The DATTES workflow in 6 function

DATTES aims to transform the raw experimental data into valuable processed results that can be used for visualisation, modeling and/or prediction. To reach this goal, six functions have been developed :

  1. dattes_prepare: the first function of the workflow consist in transforming the raw experimental data produced in a proprietary format by the cycler into a standard and open format. The chosen export file format is .xml file with a VEHLIB structure. Find more details regarding dattes_prepare*, here.
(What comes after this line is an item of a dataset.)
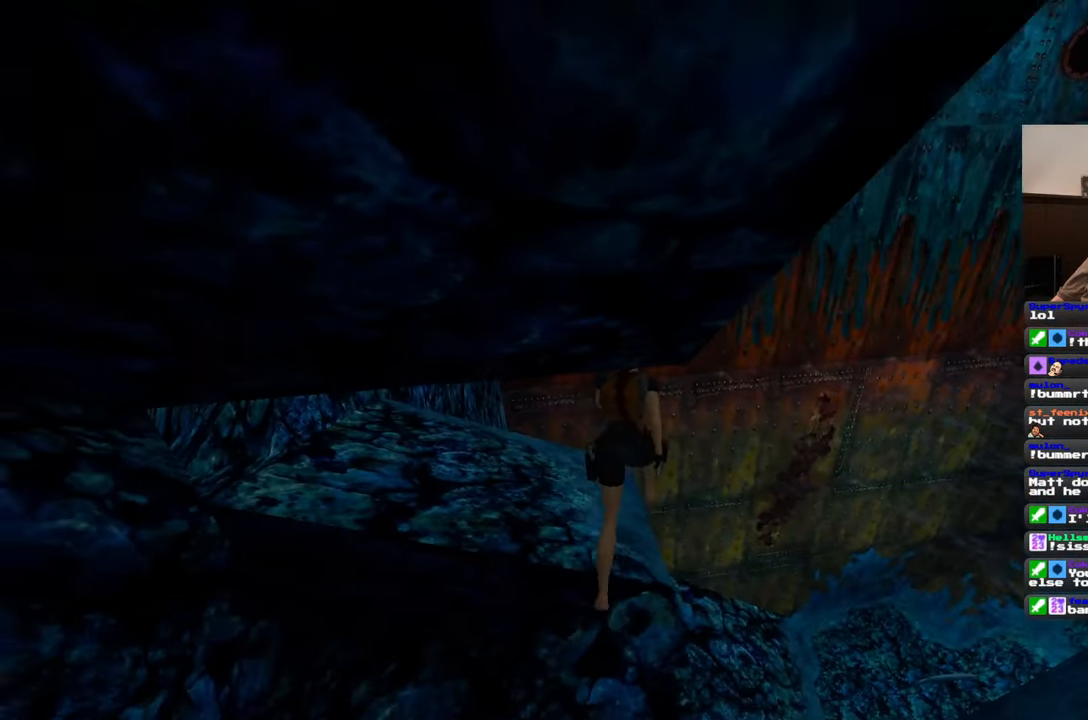
{"dt_ms": 500, "buttons": [], "left_stick": "up", "right_stick": "center", "events": [[183, "left_stick", "up"], [233, "right_stick", "left"], [367, "right_stick", "center"]]}
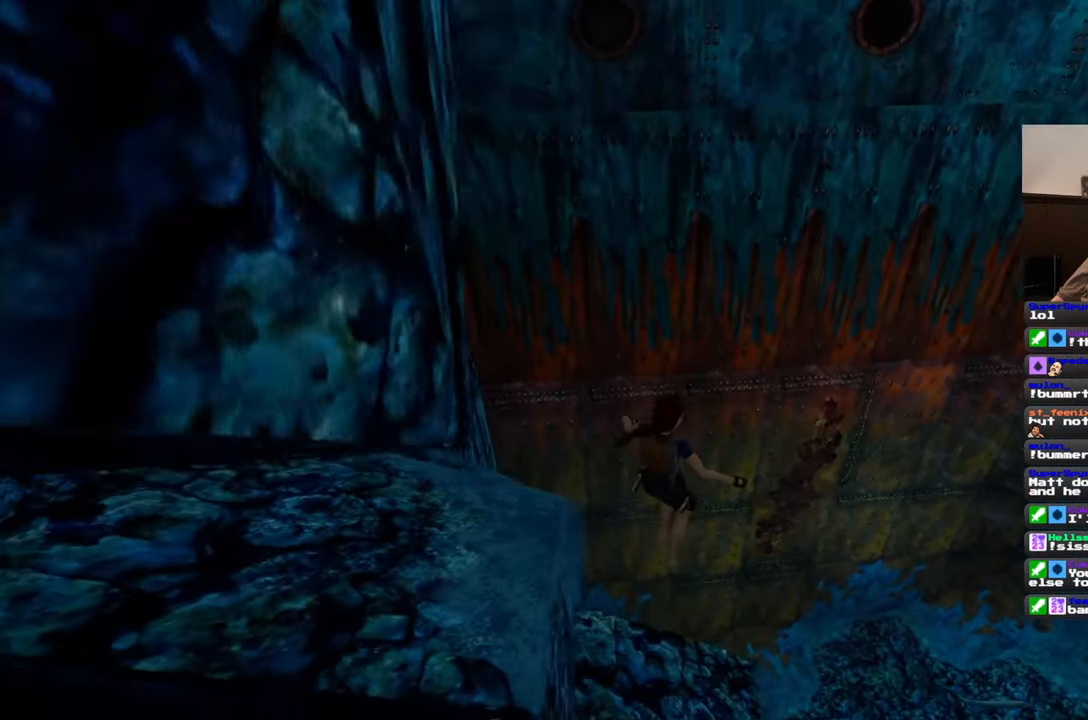
{"dt_ms": 500, "buttons": [], "left_stick": "up", "right_stick": "center", "events": []}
  2. dattes_structure: thanks to this the second function .xml files are interpreted and transformed into a DATTES structure. By default, the DATTES structure is saved as .mat file but other file formats are possible such as .csv or .json formats. Further reading about dattes_structure is available at this page.

  3. dattes_configure: with this third function, the test main variables (U,I,t) are segmented and a motif discovery is processed to detect the different test phases that will be processed.Further reading about dattes_configure is available at this page

  4. dattes_analyse: this fourth step is the featurization one. It consists in analysing the data to obtain key performance indicators of tha energy storage system e.g. capacity, equivalent resistance, impedance identification, open circuit voltage or incremental capacity. Further reading about dattes_analyse is available at this page.

  5. dattes_plot: this function is the visualisation one. It can be used at any step of the workflow for anomaly detection for instance. Further reading about dattes_plot is available at this page.

  6. dattes_export: Finally, the export function allows to store the analysis results into various files formats. This facilitate the DATTES’ interoperability with other existing softwares in the field. Further reading about dattes_export is available at this page.